- [What is required]
Print each entry again exactly as written, and keep the pictures out.

--- Data ---

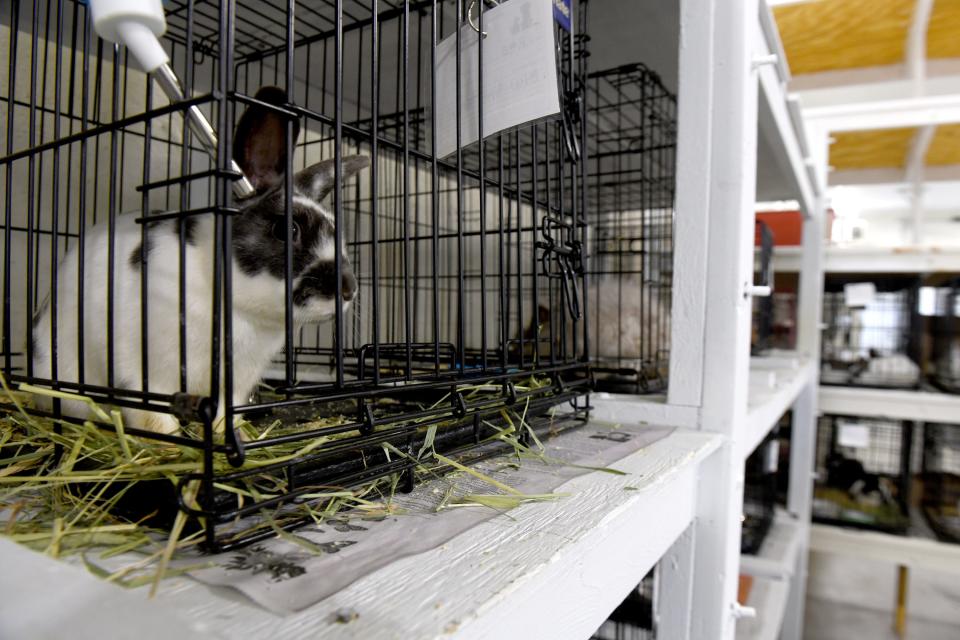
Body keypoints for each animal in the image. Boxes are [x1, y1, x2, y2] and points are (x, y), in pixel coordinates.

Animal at [31, 86, 372, 436]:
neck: (235, 307)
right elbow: (153, 417)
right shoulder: (141, 370)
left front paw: (230, 434)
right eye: (287, 229)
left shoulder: (233, 384)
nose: (349, 289)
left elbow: (225, 414)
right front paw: (169, 441)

---

- [Final answer]
Body keypoints for each animal in the image. Boxes are [x1, y1, x2, y2] and points are (x, y), in pixel coordinates.

Animal at [31, 86, 372, 436]:
neck: (235, 307)
right elbow: (153, 417)
right shoulder: (141, 370)
left front paw: (230, 434)
right eye: (287, 229)
left shoulder: (233, 384)
nose: (349, 289)
left elbow: (225, 414)
right front paw: (169, 441)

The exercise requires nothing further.